In the exemplar OOV application, the success of the networks depended heavily on the timing of the OOV signal. The earliest OOV echoes were most challenging, unsurprisingly since such signals are broad Gaussian resonances that are indistinguishable from within-voxel MM and baseline signals. Indeed, the only feature that differentiates OOV signals from other broad components of the model is timing. It is conceptually helpful to consider this in the Fourier domain, even though all network processing is performed in the time domain. In the frequency domain, a mismatch between the echo-top and the acquisition start is represented as a first-order phase error of the signal associated with that echo. Where insufficient first-order phase exists to be represented within the linewidth of the signal in question, (which in the time domain corresponds to substantial truncation of the lefthand side of the echo), the network struggles to identify OOV signals.

In the context of this study, modeling and prediction are treated as two alternative approaches to OOV characterization. For early OOV signals, the modeling approach tended to mis-attribute non-artifact signal as OOV signal, a result that the metric scored as worse than no intervention. The median performance of the Prediction network, even for very early OOV signals, was close to zero. Both modeling and prediction performance improve as the OOV moves later in the acquired signal, with modeling improving faster than the network, and performing better than prediction beyond 120 ms. This strong performance of the model at least in part reflects the exact match between the generative model of the synthetic OOV artefacts and the model that is being used to extract them. More moderate performance might be expected for real in vivo examples – but the same may also be true for networks which have been trained with the same synthetic data and may have learned specifically to identify OOV signals that have a Gaussian kernel.

One key difference between most DL applications and applications in MRS, is the strict requirement to preserve amplitude fidelity in network outputs. A common approach to artifacts in DL is to return an artifact-free version of the network input. In contrast, the approach taken here is to return the artifact, which has the following benefits: it avoids networks over-learning the formulaic pattern of typical spectra; it reduces the impact of the lack of sequence diversity within the AGNOSTIC dataset; and it is less likely to impact the amplitudes of metabolite signals.

The ultimate goal of this work is to extract metabolite levels from MRS data that are not impacted by OOV artifacts.

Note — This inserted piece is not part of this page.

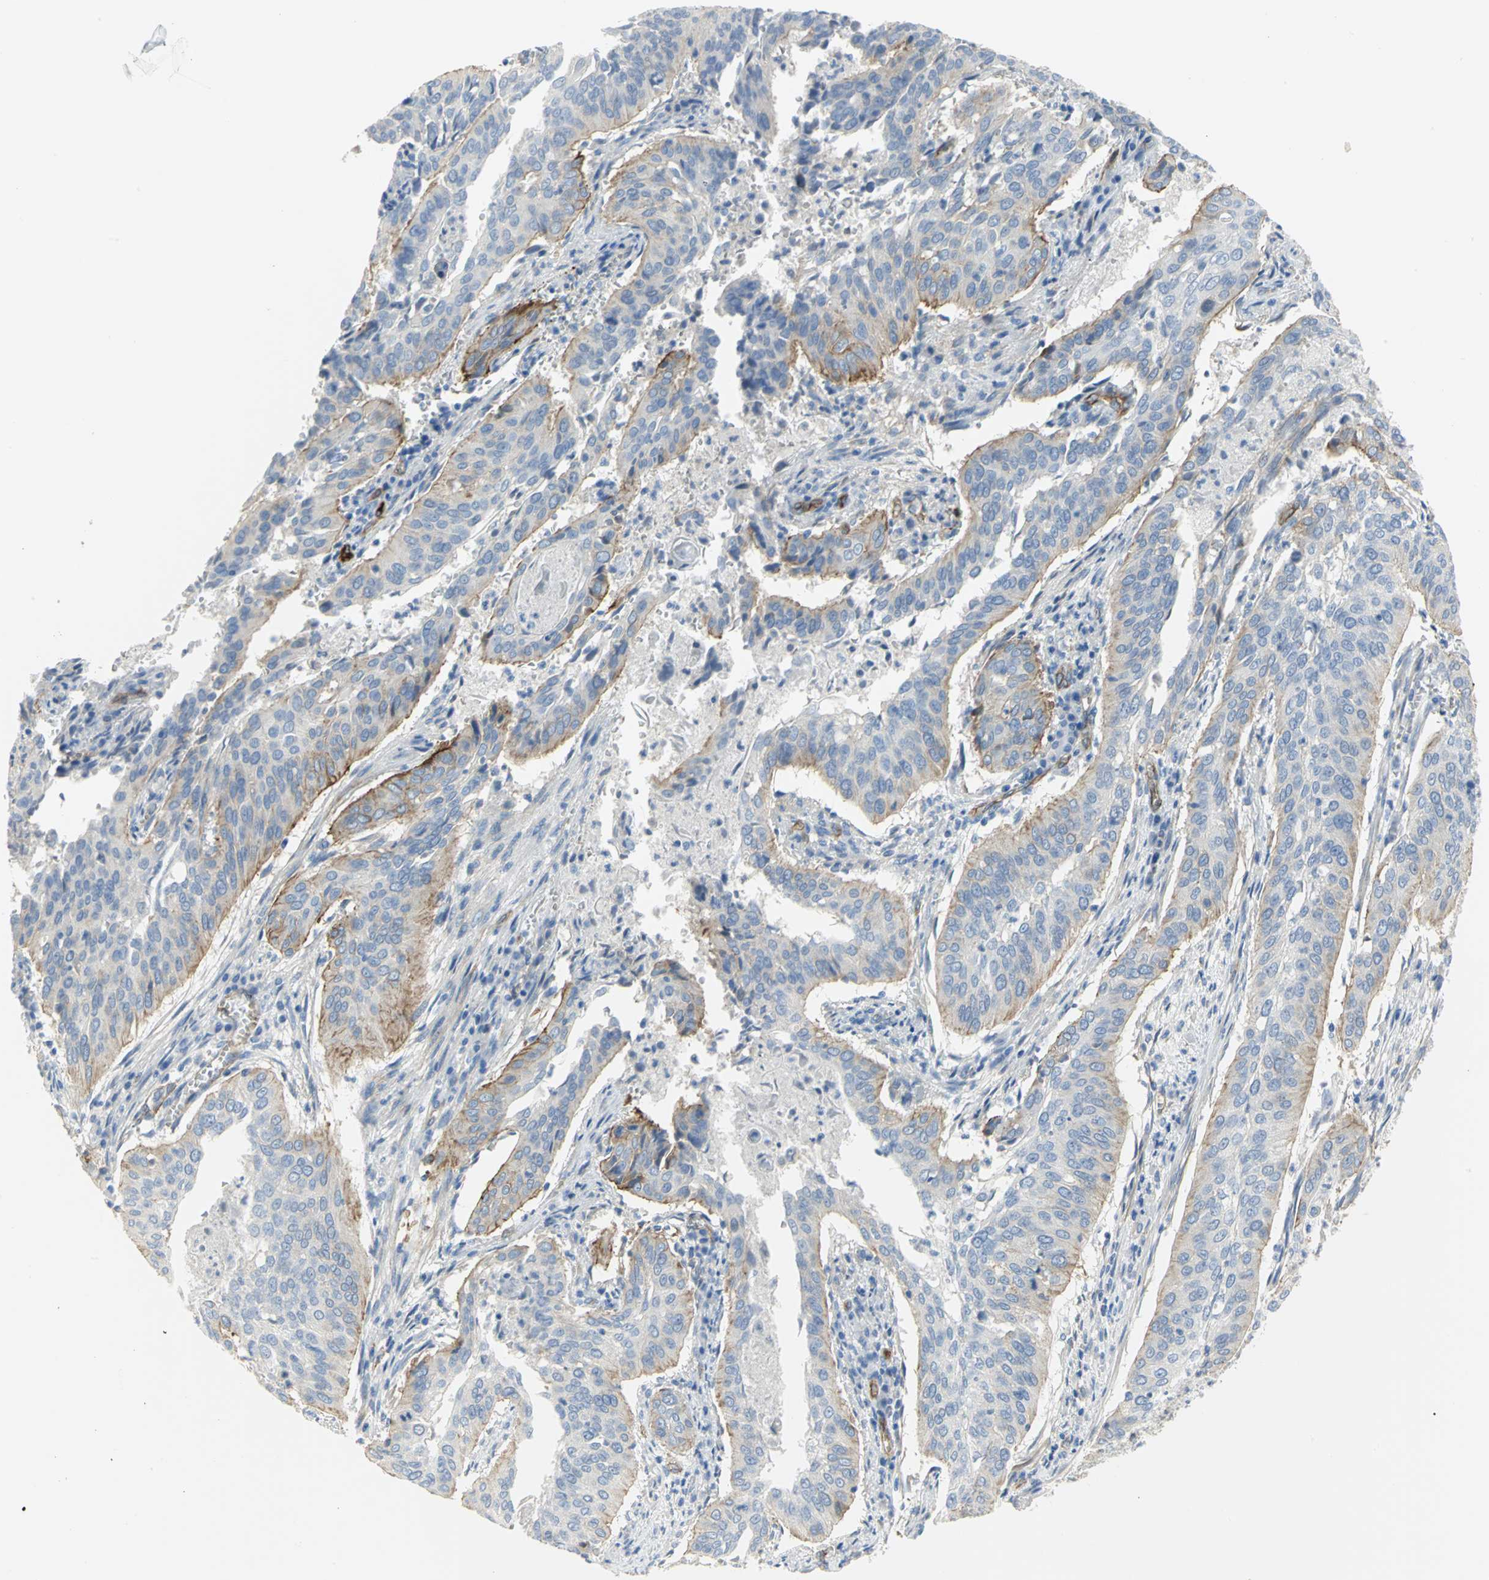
{"staining": {"intensity": "moderate", "quantity": "25%-75%", "location": "cytoplasmic/membranous"}, "tissue": "cervical cancer", "cell_type": "Tumor cells", "image_type": "cancer", "snomed": [{"axis": "morphology", "description": "Squamous cell carcinoma, NOS"}, {"axis": "topography", "description": "Cervix"}], "caption": "Tumor cells display moderate cytoplasmic/membranous positivity in about 25%-75% of cells in cervical cancer. Nuclei are stained in blue.", "gene": "FLNB", "patient": {"sex": "female", "age": 39}}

This problem can be addressed at several points: either by not acquiring data that contain OOV artifacts; by removing OOV artifacts post-acquisition; and by incorporating appropriate OOV model components into quantification model so that the impact of OOV is minimized. While the work presented here focuses primarily on the second context, it raises important potential applications in the other contexts. One motivator for developing the Detection network is the possibility of real-time deployment during sequence acquisition to trigger sequence changes when OOV artifacts are detected. The modeling applied here was time-restricted to a given window and ignored other components of the spectrum, but demonstrates potential for future integration within a full linear-combination model.

In conclusion, we have presented the AGNOSTIC dataset for deep learning in MRS and demonstrated an exemplar use case to develop CNNs to detect and predict out-of-voxel artifacts.